Lower input costs push up 2020-21 Scottish farm incomes

Average farm business income (FBI) in Scotland increased by more than £10,000 in 2020-21, to £39,300.

Reduced on-farm input costs were the major driver behind this uplift, with a small change in inputs resulting in a more significant change in incomes, according to the Scottish government.

The average farm made a loss of £12,900 from agricultural activities and received £39,800 in direct payments.

Diversified enterprises made an average profit of £5,200, up marginally on the previous year.

See also: Survey reveals farm managers’ salaries, bonuses and perks

When including support payments, 81% of farms in the survey made a profit. Without support, only 37% remained profitable.

The Farm Business Survey covered about 400 farms for the 2020-21 accounting year and 2020 crop year. Pigs, poultry and horticulture are not included in the survey results.

What is farm business income?

FBI represents the financial return to all unpaid labour (farmers and spouses, non-principal partners and their spouses, and family workers) and on all their capital invested in the farm business, including land and buildings.

In essence, FBI is the same as net profit, which as a standard financial accounting measure of income is used widely within and outside agriculture.

Average income by farm type: (including support payments)

  • Dairy – £99,600
  • Cereals – £68,400
  • General cropping – £67,800
  • Mixed – £45,300
  • Lowland cattle and sheep – £29,900
  • Less-favoured areas (LFA) cattle – £23,000
  • LFA cattle and sheep – £28,800
  • LFA sheep – £9,600

Source: Scottish Farm Business Income Estimates 2020-21

Livestock farms are more heavily reliant on support payments especially in less-favoured areas (LFA), according to the data.

Only 7% of LFA sheep enterprises would have been profitable without support payments in 2020-21.

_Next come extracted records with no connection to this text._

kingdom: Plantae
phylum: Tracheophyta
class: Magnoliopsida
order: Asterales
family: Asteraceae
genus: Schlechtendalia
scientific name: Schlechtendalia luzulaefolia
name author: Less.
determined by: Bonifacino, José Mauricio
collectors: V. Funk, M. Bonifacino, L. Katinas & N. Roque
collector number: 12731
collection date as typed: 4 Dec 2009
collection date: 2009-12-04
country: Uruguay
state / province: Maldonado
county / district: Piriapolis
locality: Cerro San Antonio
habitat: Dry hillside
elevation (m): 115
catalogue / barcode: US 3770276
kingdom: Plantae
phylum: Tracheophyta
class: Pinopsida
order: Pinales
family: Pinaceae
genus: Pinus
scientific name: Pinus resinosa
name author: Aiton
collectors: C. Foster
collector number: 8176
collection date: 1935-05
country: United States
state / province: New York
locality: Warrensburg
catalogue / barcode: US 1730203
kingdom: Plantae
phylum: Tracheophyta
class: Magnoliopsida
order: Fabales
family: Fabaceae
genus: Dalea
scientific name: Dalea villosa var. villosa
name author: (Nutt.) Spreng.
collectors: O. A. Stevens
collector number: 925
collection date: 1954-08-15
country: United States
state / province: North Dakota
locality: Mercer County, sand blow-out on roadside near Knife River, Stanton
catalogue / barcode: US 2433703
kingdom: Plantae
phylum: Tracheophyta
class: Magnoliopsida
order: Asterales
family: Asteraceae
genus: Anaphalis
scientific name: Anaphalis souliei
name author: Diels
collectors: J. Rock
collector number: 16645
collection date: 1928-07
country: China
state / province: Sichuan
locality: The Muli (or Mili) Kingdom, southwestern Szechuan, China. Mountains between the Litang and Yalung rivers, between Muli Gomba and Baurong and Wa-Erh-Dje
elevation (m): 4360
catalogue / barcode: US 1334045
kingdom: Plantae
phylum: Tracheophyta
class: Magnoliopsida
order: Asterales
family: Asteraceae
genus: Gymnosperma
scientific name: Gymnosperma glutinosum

The average farm in the survey also received £13,100 in off-farm income.

Industry comment

NFU Scotland

NFU Scotland’s director of policy, Jonnie Hall said the statistics highlight both how quickly things can change and how change must be managed through policy and practice.

Mr Hall said: “The figures are a stark reminder of key issues that Scottish agriculture must manage better.

“The extraordinary rises in input costs we are witnessing now, compared to the lower costs of 2020 that yielded improved margins, vividly illustrate how exposed we are to volatility, especially input costs.

“Building resilience will be key in the more exposed operating environment we find ourselves in.”

Scottish government

Rural affairs secretary Mairi Gougeon said: “We are committed to transforming how we support farming and food production to become a global leader in sustainable and regenerative agriculture.

“Crucially, that includes an ongoing commitment to direct payments and supporting farmers and crofters to produce more of our food more sustainably.

“A new Scottish Agriculture Bill will be brought forward in 2023 to provide a replacement for the Common Agricultural Policy and this will include future farming support payments.”